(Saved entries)
※

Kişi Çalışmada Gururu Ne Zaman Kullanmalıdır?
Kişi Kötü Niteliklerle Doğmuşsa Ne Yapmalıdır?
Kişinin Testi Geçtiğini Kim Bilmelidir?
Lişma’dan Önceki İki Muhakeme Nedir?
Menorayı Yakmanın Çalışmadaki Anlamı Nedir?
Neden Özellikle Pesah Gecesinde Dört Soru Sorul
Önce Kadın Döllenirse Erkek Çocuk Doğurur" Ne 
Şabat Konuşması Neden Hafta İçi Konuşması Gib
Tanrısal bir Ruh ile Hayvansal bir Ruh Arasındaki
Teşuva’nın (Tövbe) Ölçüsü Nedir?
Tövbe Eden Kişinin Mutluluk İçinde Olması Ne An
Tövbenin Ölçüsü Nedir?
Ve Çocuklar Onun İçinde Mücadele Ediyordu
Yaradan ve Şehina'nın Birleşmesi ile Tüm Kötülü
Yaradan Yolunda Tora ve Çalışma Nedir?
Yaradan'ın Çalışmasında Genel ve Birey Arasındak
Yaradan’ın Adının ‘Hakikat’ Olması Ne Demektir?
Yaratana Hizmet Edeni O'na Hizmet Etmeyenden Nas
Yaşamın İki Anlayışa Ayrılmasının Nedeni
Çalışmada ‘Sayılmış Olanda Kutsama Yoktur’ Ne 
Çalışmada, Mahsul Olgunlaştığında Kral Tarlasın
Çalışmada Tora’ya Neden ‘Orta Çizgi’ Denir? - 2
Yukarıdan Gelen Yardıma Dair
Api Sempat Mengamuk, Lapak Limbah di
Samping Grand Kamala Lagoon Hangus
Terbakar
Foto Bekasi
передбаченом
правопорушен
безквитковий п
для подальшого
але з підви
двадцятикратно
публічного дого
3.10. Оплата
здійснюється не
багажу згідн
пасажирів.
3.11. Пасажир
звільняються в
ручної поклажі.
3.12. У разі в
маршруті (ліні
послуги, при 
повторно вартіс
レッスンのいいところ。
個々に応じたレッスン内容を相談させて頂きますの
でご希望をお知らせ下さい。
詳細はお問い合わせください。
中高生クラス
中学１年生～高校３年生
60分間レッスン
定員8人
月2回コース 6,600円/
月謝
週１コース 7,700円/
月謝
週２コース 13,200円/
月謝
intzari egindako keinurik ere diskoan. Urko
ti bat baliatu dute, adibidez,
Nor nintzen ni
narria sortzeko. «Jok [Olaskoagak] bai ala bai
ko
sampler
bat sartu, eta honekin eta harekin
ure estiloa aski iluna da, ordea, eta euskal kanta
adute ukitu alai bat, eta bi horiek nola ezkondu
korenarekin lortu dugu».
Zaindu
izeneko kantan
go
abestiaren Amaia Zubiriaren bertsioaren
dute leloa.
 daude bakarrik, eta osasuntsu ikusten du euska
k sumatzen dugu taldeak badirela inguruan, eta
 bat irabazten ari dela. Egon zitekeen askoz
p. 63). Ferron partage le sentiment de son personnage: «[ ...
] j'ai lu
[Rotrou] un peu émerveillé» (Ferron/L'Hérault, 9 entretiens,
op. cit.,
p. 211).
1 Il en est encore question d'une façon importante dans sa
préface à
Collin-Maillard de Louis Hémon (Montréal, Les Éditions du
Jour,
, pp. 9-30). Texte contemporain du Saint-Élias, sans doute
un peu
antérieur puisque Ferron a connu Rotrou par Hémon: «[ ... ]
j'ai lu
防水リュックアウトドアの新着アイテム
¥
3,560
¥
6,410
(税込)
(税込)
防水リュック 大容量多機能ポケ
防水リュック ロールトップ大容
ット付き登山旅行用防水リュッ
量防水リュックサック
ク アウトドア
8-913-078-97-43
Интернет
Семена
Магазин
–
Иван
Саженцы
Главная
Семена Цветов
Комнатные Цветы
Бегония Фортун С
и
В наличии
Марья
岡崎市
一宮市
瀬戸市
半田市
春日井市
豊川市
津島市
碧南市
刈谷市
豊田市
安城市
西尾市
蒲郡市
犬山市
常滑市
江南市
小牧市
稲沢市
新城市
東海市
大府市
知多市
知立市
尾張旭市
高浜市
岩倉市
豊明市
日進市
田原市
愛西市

※

→ Problem to work on: Reproduce the listing verbatim from its first line up to and including the line containing "Yukarıdan Gelen Yardıma Dair".

→ Task result:
Kişi Çalışmada Gururu Ne Zaman Kullanmalıdır?
Kişi Kötü Niteliklerle Doğmuşsa Ne Yapmalıdır?
Kişinin Testi Geçtiğini Kim Bilmelidir?
Lişma’dan Önceki İki Muhakeme Nedir?
Menorayı Yakmanın Çalışmadaki Anlamı Nedir?
Neden Özellikle Pesah Gecesinde Dört Soru Sorul
Önce Kadın Döllenirse Erkek Çocuk Doğurur" Ne 
Şabat Konuşması Neden Hafta İçi Konuşması Gib
Tanrısal bir Ruh ile Hayvansal bir Ruh Arasındaki
Teşuva’nın (Tövbe) Ölçüsü Nedir?
Tövbe Eden Kişinin Mutluluk İçinde Olması Ne An
Tövbenin Ölçüsü Nedir?
Ve Çocuklar Onun İçinde Mücadele Ediyordu
Yaradan ve Şehina'nın Birleşmesi ile Tüm Kötülü
Yaradan Yolunda Tora ve Çalışma Nedir?
Yaradan'ın Çalışmasında Genel ve Birey Arasındak
Yaradan’ın Adının ‘Hakikat’ Olması Ne Demektir?
Yaratana Hizmet Edeni O'na Hizmet Etmeyenden Nas
Yaşamın İki Anlayışa Ayrılmasının Nedeni
Çalışmada ‘Sayılmış Olanda Kutsama Yoktur’ Ne 
Çalışmada, Mahsul Olgunlaştığında Kral Tarlasın
Çalışmada Tora’ya Neden ‘Orta Çizgi’ Denir? - 2
Yukarıdan Gelen Yardıma Dair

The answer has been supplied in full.